姉の今後については、兄から既に聞いている。もしかしたら、今日が言葉を交わせる最後の機会になるかも知れない。出来る事なら一目会ってお別れが言いたかったけれど、兄とイヴの表情を見た時に、それは無理な願いなのだと理解していた。

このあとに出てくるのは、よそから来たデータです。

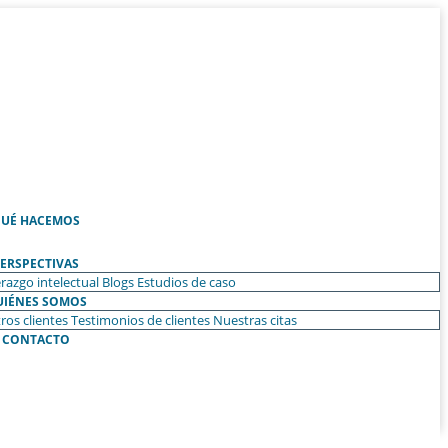
UÉ HACEMOS
ERSPECTIVAS
razgo intelectual
Blogs
Estudios de caso
UIÉNES SOMOS
ros clientes
Testimonios de clientes
Nuestras citas
CONTACTO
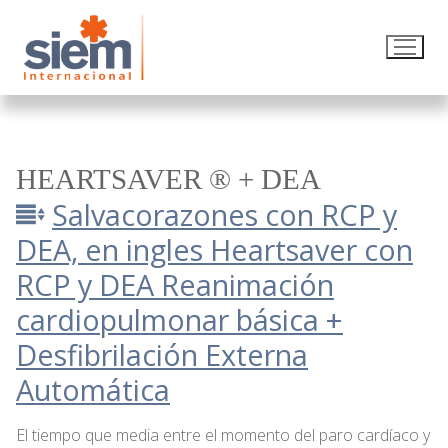
HEARTSAVER ® + DEA
Salvacorazones con RCP y
DEA, en ingles Heartsaver con
RCP y DEA
Reanimación
cardiopulmonar básica +
Desfibrilación Externa
Automática
El tiempo que media entre el momento del paro cardíaco y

「私の婚約相手について、様々な憶測があった事は承知している。しかしその全ては憶測であり、今発表した事が全てだ。私、イヴ・アストレア・ライーシュカは、ベアトリーチェ・マクシス嬢と婚約した事を、ここに宣言する」
それ程大きな声ではないのに、ひそひそと囁いていた者達は一斉に口を閉ざした。美しい皇太子殿下の言葉に異を唱えられる者は、この場には誰もいないらしかった。ただ、言葉にせずとも、視線が物語っている。多くの在校生、そして今日卒業した者達は、この婚約を良く思っていないと。我が姉アイレッタは、学内でよく慕われていた人だったから。
「ベアトリーチェ」
「……大丈夫です」
小さな声で名を呼ぶイヴに、微笑みで返した。腰に回った手が少しだけ浮いている事、こんなに近くにいても、無遠慮に触れては来ない事に、気付いているのはきっと自分と兄だけだ。

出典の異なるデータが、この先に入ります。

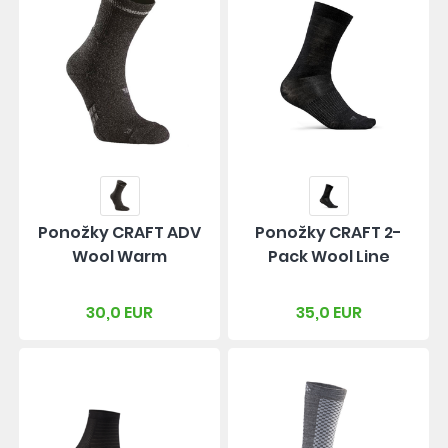
Ponožky CRAFT ADV
Ponožky CRAFT 2-
Wool Warm
Pack Wool Line
30,0 EUR
35,0 EUR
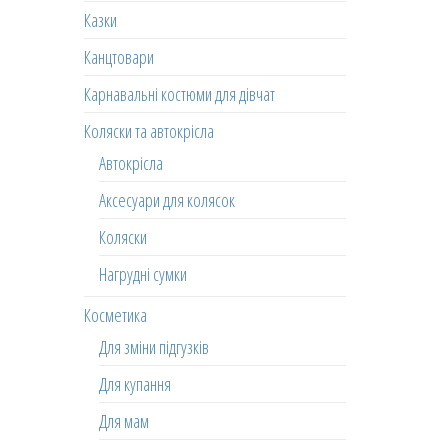
Казки
Канцтовари
Карнавальні костюми для дівчат
Коляски та автокрісла
Автокрісла
Аксесуари для колясок
Коляски
Нагрудні сумки
Косметика
Для зміни підгузків
Для купання
Для мам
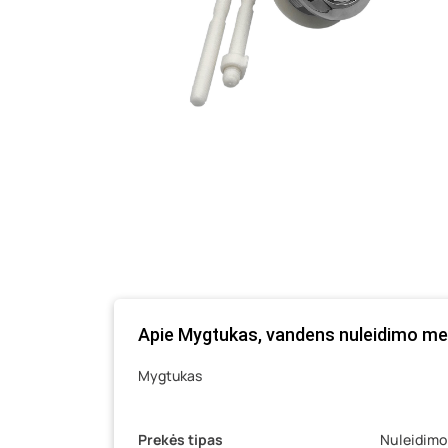
Apie Mygtukas, vandens nuleidimo me
Mygtukas
Prekės tipas
Nuleidimo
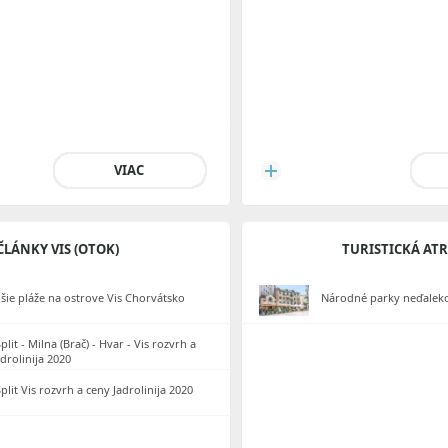
VIAC
ČLÁNKY VIS (OTOK)
TURISTICKÁ AT
jšie pláže na ostrove Vis Chorvátsko
Národné parky neďaleko
plit - Milna (Brač) - Hvar - Vis rozvrh a
drolinija 2020
plit Vis rozvrh a ceny Jadrolinija 2020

この婚約が望まれていない事は、分かっている。何年も前から、イヴの妃はアイレッタだと、多くが思っていた事も。
自分は宛ら、二人を引き裂いた悪女といった所だろう。イヴを唆し、姉から婚約者を奪った奸婦。イブの宣言で口を閉じた者達が、再び、今度はベアトリーチェへの辛辣な言葉で囀るのが聞こえる。一つ一つが小さくとも、集まれば大きく見える物だ。
投げられる石に傷付くのは簡単だ。庇ってくれる腕も、隣にあると分かっている。でもそれでは、自分がここに立った意味がない。そんな覚悟で、頷いたりしない。
ベアトリーチェは、アイレッタの代わりに、イヴの妃になると決めたのだから。